• [EXERCISE 1] In the book description, list each thing the humans still see the Strange Bird as something to do to.
• [EXERCISE 2] According to the book description, what was the Company?
*** PASSAGE PROVIDED ***
The Strange Bird expands and weaves deeply into the world of Jeff VanderMeer's “thorough marvel” of a novel, Borne.
August 1, 2017
a companion story to Borne
The Strange Bird is a new kind of creature, built in a laboratory—she is part bird, part human, part many other things. But now the lab in which she was created is under siege and the scientists have turned on their animal creations. Flying through tunnels, dodging bullets, and changing her colors and patterning to avoid capture, the Strange Bird manages to escape.
But she cannot just soar in peace above the earth. The sky itself is full of wildlife that rejects her as one of their own, and also full of technology—satellites and drones and other detritus of the human civilization below that has all but destroyed itself. And the farther she flies, the deeper she finds herself in the orbit of the Company, a collapsed biotech firm that has populated the world with experiments both failed and successful that have outlived the corporation itself: a pack of networked foxes, a giant predatory bear. But of the many creatures she encounters with whom she bears some kind of kinship, it is the humans—all of them now simply scrambling to survive—who are the most insidious, who still see her as simply something to possess, to capture, to trade, to exploit. Never to understand, never to welcome home.
With The Strange Bird, Jeff VanderMeer has done more than add another layer, a new chapter, to his celebrated novel Borne. He has created a whole new perspective on the world inhabited by Rachel and Wick, the Magician, Mord, and Borne—a view from above, of course, but also a view from deep inside the mind of a new kind of creature who will fight and suffer and live for the tenuous future of this world.
*** End of PASSAGE PROVIDED ***
*** GIVEN DATA ***
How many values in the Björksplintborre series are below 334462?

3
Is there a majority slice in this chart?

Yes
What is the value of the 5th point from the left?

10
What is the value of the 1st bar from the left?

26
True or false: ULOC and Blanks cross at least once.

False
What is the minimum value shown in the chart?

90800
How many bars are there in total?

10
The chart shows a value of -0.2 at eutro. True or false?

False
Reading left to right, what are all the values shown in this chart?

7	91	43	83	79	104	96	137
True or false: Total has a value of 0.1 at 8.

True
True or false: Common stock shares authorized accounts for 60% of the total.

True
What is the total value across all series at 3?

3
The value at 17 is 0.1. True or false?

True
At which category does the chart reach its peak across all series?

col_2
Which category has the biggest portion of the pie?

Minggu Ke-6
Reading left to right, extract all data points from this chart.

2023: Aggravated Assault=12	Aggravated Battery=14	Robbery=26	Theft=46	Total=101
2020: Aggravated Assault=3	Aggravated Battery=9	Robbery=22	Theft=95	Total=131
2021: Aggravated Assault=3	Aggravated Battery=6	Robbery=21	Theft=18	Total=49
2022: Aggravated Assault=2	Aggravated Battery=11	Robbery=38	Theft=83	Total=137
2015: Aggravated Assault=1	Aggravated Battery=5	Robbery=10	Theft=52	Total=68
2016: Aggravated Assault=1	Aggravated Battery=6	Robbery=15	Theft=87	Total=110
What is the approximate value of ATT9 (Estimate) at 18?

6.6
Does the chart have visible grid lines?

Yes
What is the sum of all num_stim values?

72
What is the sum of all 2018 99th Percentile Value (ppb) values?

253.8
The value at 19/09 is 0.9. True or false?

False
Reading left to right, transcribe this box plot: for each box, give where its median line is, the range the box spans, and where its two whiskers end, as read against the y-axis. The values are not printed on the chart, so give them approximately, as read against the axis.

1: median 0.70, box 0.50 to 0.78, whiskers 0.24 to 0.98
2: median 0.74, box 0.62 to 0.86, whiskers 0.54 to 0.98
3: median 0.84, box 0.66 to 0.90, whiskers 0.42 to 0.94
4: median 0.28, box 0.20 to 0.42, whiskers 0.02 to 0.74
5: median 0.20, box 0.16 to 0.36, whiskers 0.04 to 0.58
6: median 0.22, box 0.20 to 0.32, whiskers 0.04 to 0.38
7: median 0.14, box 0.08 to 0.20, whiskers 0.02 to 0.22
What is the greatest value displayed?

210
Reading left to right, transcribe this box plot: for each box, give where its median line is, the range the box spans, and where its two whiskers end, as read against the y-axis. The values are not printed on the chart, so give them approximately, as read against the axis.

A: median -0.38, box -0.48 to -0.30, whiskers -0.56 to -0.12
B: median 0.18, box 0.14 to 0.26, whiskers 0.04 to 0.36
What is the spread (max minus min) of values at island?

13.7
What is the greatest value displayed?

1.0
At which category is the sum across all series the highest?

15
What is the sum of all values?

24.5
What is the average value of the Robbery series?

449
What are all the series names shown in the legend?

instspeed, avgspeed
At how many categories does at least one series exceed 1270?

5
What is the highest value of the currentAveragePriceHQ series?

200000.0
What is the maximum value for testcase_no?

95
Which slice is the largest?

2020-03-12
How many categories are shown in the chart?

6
*** End of GIVEN DATA ***
• [PROBLEM SOLUTION 1] possess, capture, trade, exploit

• [PROBLEM SOLUTION 2] A collapsed biotech firm.